Meta is still burning billions of dollars a quarter on its investments in augmented reality. The company said in its earnings report that its Reality Labs unit lost $4.4 billion in the quarter on $470 million in revenue.
‘No end in sight’
Microsoft CEO Satya Nadella speaks at Microsoft Build AI Day in Jakarta, Indonesia, on April 30, 2024.
Adek Berry | AFP | Getty Images
For the other hyperscalers, investments in AI largely tie into their cloud infrastructure businesses, even as they’re using AI companywide.
Within cloud computing, Amazon Web Services is still bigger than Microsoft Azure or Google Cloud, but it’s growing more slowly than its rivals.

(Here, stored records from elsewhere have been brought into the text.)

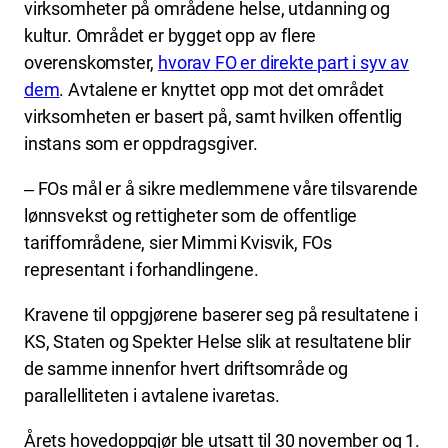
virksomheter på områdene helse, utdanning og
kultur. Området er bygget opp av flere
overenskomster,
hvorav FO er direkte part i syv av
dem
. Avtalene er knyttet opp mot det området
virksomheten er basert på, samt hvilken offentlig
instans som er oppdragsgiver.
‒ FOs mål er å sikre medlemmene våre tilsvarende
lønnsvekst og rettigheter som de offentlige
tariffområdene, sier Mimmi Kvisvik, FOs
representant i forhandlingene.
Kravene til oppgjørene baserer seg på resultatene i
KS, Staten og Spekter Helse slik at resultatene blir
de samme innenfor hvert driftsområde og
parallelliteten i avtalene ivaretas.
Årets hovedoppgjør ble utsatt til 30 november og 1.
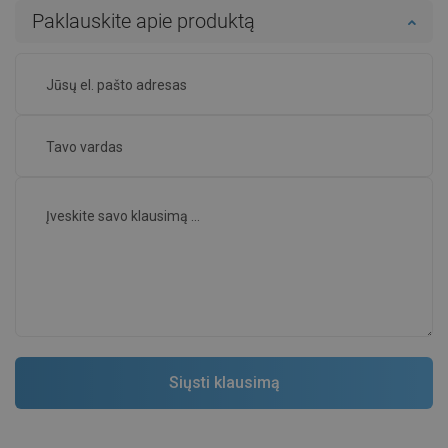
Paklauskite apie produktą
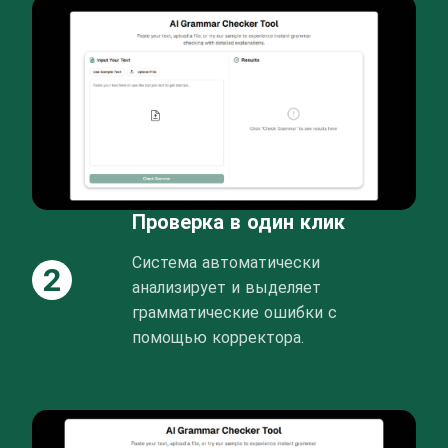
Проверка в один клик
Система автоматически
2
анализирует и выделяет
грамматические ошибки с
помощью корректора.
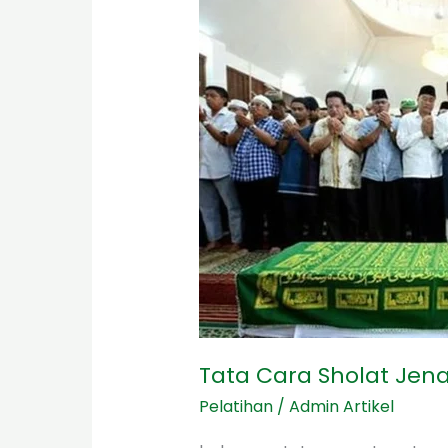
Cara
Sholat
Jenazah
Tata Cara Sholat Jen
Pelatihan
/
Admin Artikel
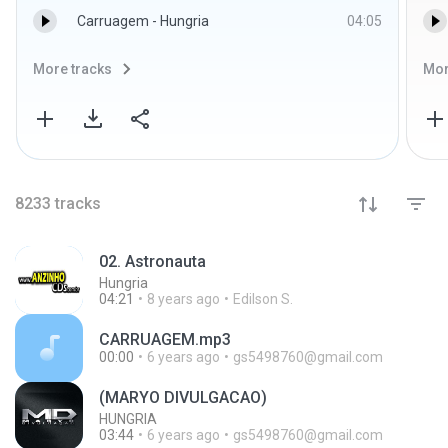
Carruagem - Hungria
04:05
More tracks
Mor
8233
tracks
02. Astronauta
Hungria
04:21
8 years ago
Edilson S.
CARRUAGEM.mp3
00:00
6 years ago
gs5498760@gmail.com
(MARYO DIVULGACAO)
HUNGRIA
03:44
6 years ago
gs5498760@gmail.com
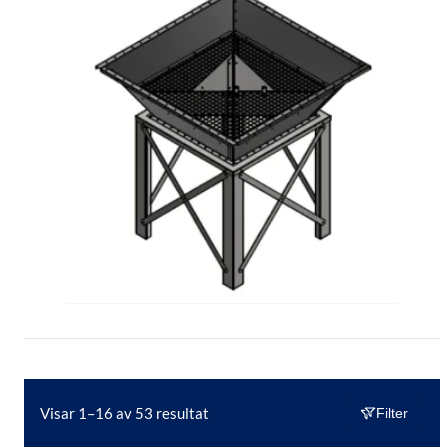
Visar 1–16 av 53 resultat
Filter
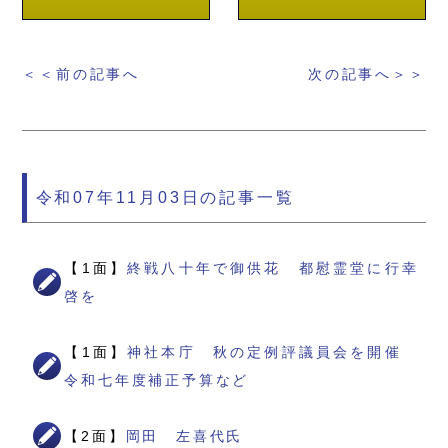
＜＜前の記事へ
次の記事へ＞＞
令和07年11月03日の記事一覧
【1面】
終戦八十年で御供花 都慰霊堂に行幸
啓を
【1面】
神社本庁 秋の定例評議員会を開催
令和七年度補正予算など
【2面】
岡田 左喜代氏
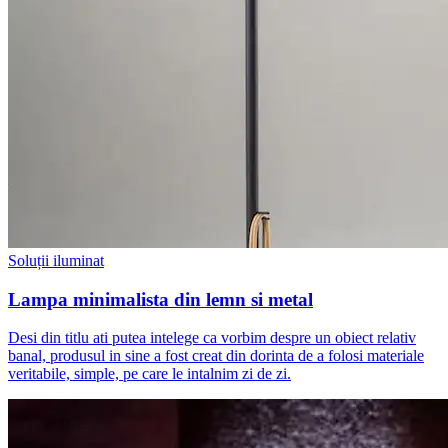
Soluții iluminat
Lampa minimalista din lemn si metal
Desi din titlu ati putea intelege ca vorbim despre un obiect relativ
banal, produsul in sine a fost creat din dorinta de a folosi materiale
veritabile, simple, pe care le intalnim zi de zi.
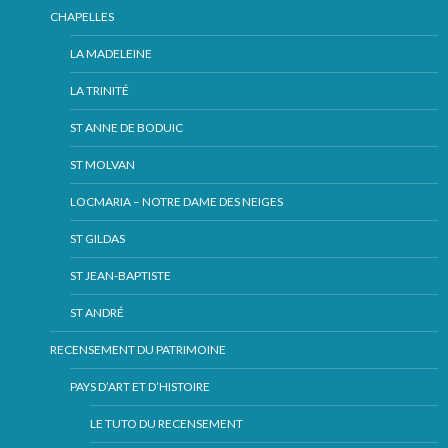
CHAPELLES
LA MADELEINE
LA TRINITÉ
ST ANNE DE BODUIC
ST MOLVAN
LOCMARIA – NOTRE DAME DES NEIGES
ST GILDAS
ST JEAN-BAPTISTE
ST ANDRÉ
RECENSEMENT DU PATRIMOINE
PAYS D’ART ET D’HISTOIRE
LE TUTO DU RECENSEMENT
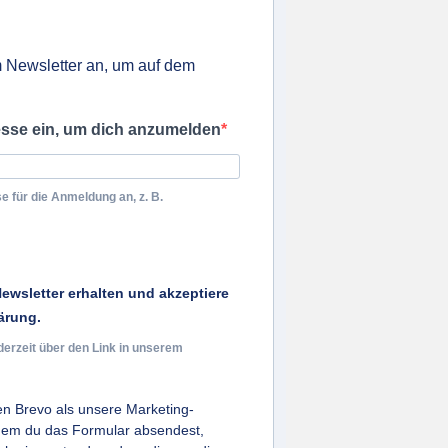
 Newsletter an, um auf dem
esse ein, um dich anzumelden
e für die Anmeldung an, z. B.
ewsletter erhalten und akzeptiere
ärung.
derzeit über den Link in unserem
n Brevo als unsere Marketing-
ndem du das Formular absendest,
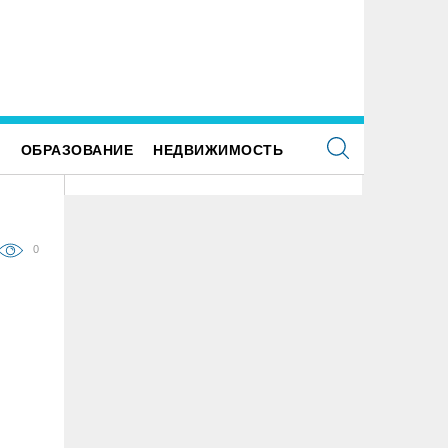
5 ульяновских сирот обеспечили жильём
Е
ОБРАЗОВАНИЕ
НЕДВИЖИМОСТЬ
0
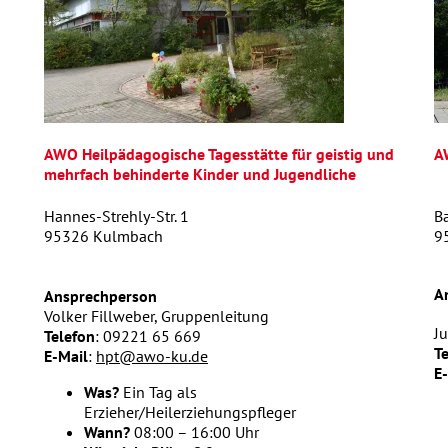
AWO Heilpädagogische Tagesstätte
für geistig und
A
mehrfach behinderte Kinder und Jugendliche
Hannes-Strehly-Str. 1
B
95326 Kulmbach
9
A
Ansprechperson
Volker Fillweber, Gruppenleitung
Ju
Telefon
: 09221 65 669
T
E-Mail
:
hpt@awo-ku.de
E
Was?
Ein Tag als
Erzieher/Heilerziehungspfleger
Wann?
08:00 – 16:00 Uhr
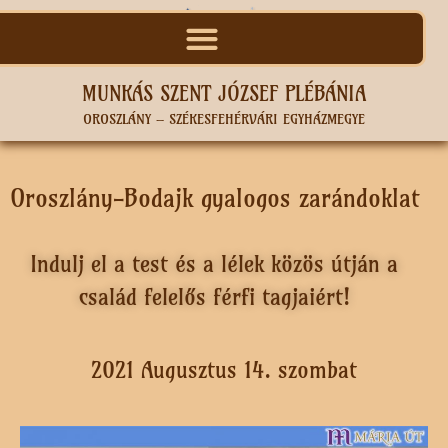
MUNKÁS SZENT JÓZSEF PLÉBÁNIA
OROSZLÁNY – SZÉKESFEHÉRVÁRI EGYHÁZMEGYE
Oroszlány-Bodajk gyalogos zarándoklat
Indulj el a test és a lélek közös útján a
család felelős férfi tagjaiért!
2021 Augusztus 14. szombat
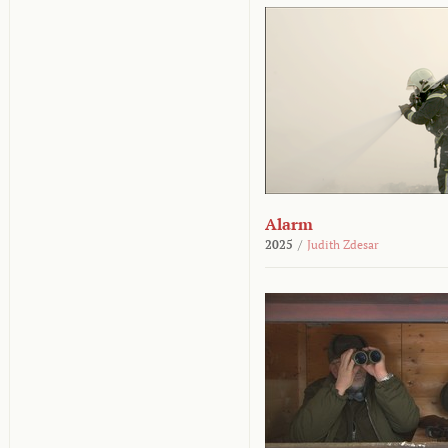
Alarm
2025
/
Judith Zdesar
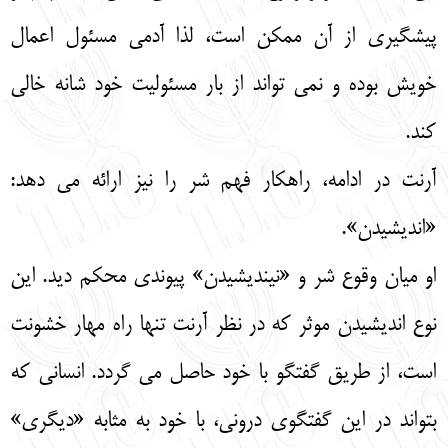
پیشگیری از آن ممکن است، لذا آدمی مسئول اعمال
خویش بوده و نمی تواند از بار مسئولیت خود شانه خالی
کند.
آرنت در ادامه، راهکار فهم شر را نیز ارائه می دهد:
«اندیشیدن».
او میان وقوع شر و «نیندیشیدن» پیوندی محکم دید. این
نوع اندیشیدن موثر که در نظر آرنت تنها راه مهار خشونت
است، از طریق گفتگو با خود حاصل می گردد. انسانی که
بتواند در این گفتگوی درونی، با خود به مثابه «دیگری»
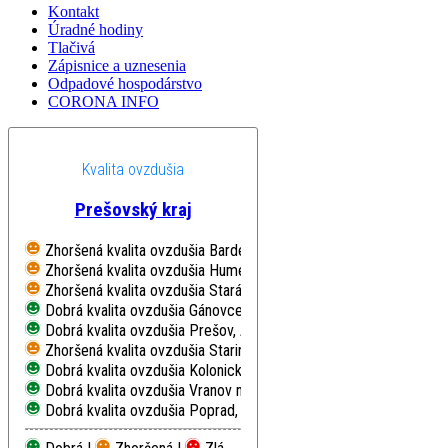
Kontakt
Úradné hodiny
Tlačivá
Zápisnice a uznesenia
Odpadové hospodárstvo
CORONA INFO
Kvalita ovzdušia
Prešovský kraj
Zhoršená kvalita ovzdušia
Bardejov, Pod Vinbargom
Zhoršená kvalita ovzdušia
Humenné, Nám. Slobody
Zhoršená kvalita ovzdušia
Stará Lesná, AÚ SAV, EMEP
Dobrá kvalita ovzdušia
Gánovce, Meteo. st.
Dobrá kvalita ovzdušia
Prešov, Arm. gen. L. Svobodu
Zhoršená kvalita ovzdušia
Starina, Vodná nádrž, EMEP
Dobrá kvalita ovzdušia
Kolonické sedlo, Hvezdáreň
Dobrá kvalita ovzdušia
Vranov nad Topľou, M. R. Štefánika
Dobrá kvalita ovzdušia
Poprad, Železničná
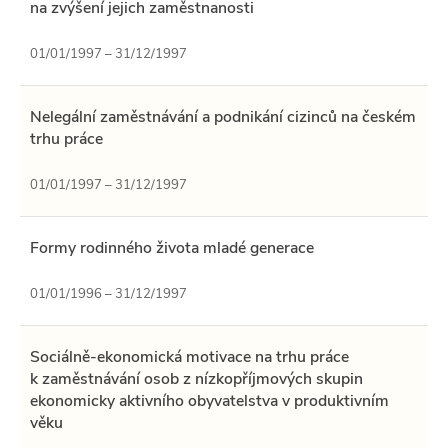
na zvýšení jejich zaměstnanosti
01/01/1997 – 31/12/1997
Nelegální zaměstnávání a podnikání cizinců na českém
trhu práce
01/01/1997 – 31/12/1997
Formy rodinného života mladé generace
01/01/1996 – 31/12/1997
Sociálně-ekonomická motivace na trhu práce
k zaměstnávání osob z nízkopříjmových skupin
ekonomicky aktivního obyvatelstva v produktivním
věku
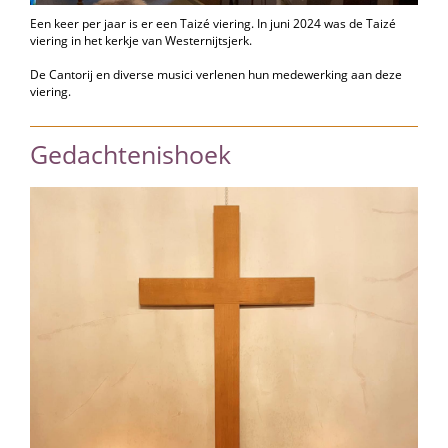
Een keer per jaar is er een Taizé viering. In juni 2024 was de Taizé
viering in het kerkje van Westernijtsjerk.
De Cantorij en diverse musici verlenen hun medewerking aan deze
viering.
Gedachtenishoek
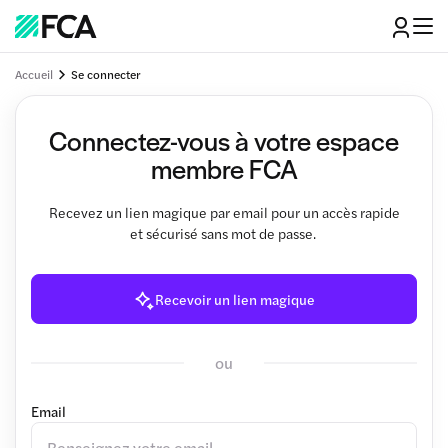
Accueil
Se connecter
Connectez-vous à votre espace
membre FCA
Recevez un lien magique par email pour un accès rapide
et sécurisé sans mot de passe.
Recevoir un lien magique
ou
Email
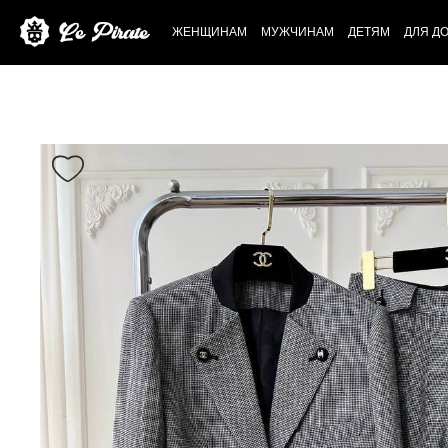
ЖЕНЩИНАМ
МУЖЧИНАМ
ДЕТЯМ
ДЛЯ Д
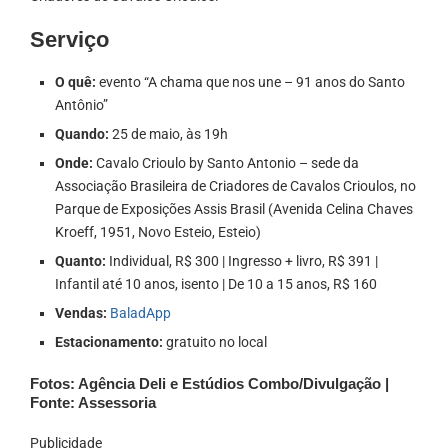
Serviço
O quê:
evento “A chama que nos une – 91 anos do Santo
Antônio”
Quando:
25 de maio, às 19h
Onde:
Cavalo Crioulo by Santo Antonio – sede da
Associação Brasileira de Criadores de Cavalos Crioulos, no
Parque de Exposições Assis Brasil (Avenida Celina Chaves
Kroeff, 1951, Novo Esteio, Esteio)
Quanto:
Individual, R$ 300 | Ingresso + livro, R$ 391 |
Infantil até 10 anos, isento | De 10 a 15 anos, R$ 160
Vendas:
BaladApp
Estacionamento:
gratuito no local
Fotos: Agência Deli e Estúdios Combo/Divulgação |
Fonte: Assessoria
Publicidade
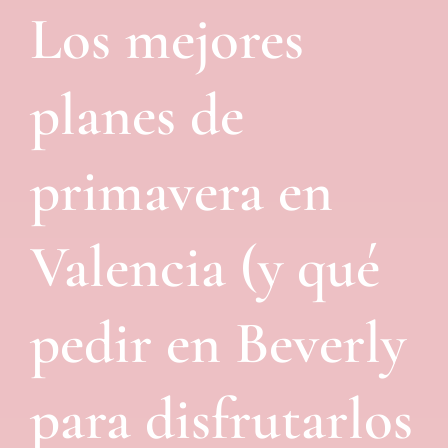
Los mejores
planes de
primavera en
Valencia (y qué
pedir en Beverly
para disfrutarlos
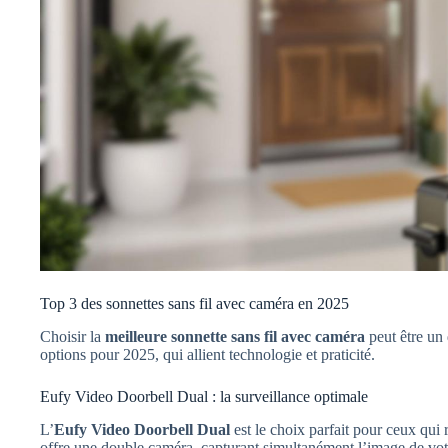
Top 3 des sonnettes sans fil avec caméra en 2025
Choisir la
meilleure sonnette sans fil avec caméra
peut être un 
options pour 2025, qui allient technologie et praticité.
Eufy Video Doorbell Dual : la surveillance optimale
L’
Eufy Video Doorbell Dual
est le choix parfait pour ceux qui
offre une double caméra, capturant simultanément l’image de votr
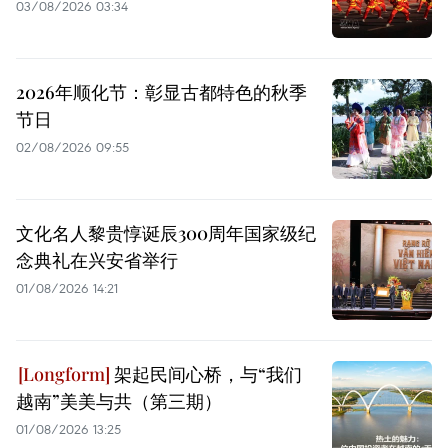
03/08/2026 03:34
2026年顺化节：彰显古都特色的秋季
节日
02/08/2026 09:55
文化名人黎贵惇诞辰300周年国家级纪
念典礼在兴安省举行
01/08/2026 14:21
架起民间心桥，与“我们
越南”美美与共（第三期）
01/08/2026 13:25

AWS reported revenue growth in the third quarter of 20% to $33 billion. Microsoft said Azure revenue increased by 40%, while Google’s cloud sales rose 34% to $15.15 billion.
Analysts at Cantor said that clouds with “expansive service stacks like Microsoft” are in a position to benefit from this “heightened phase of AI infrastructure build out.”
They recommend buying the stock, but see reasons to be worried about the spending forecast. The analysts said that total capex, which includes capital leases, is poised to reach $140 billion this year, up 58% from a year earlier and triple the figure from 2024.
That number “is reflective of strong demand on the positive side, but remains a concern as there appears no end in sight,” the analysts wrote.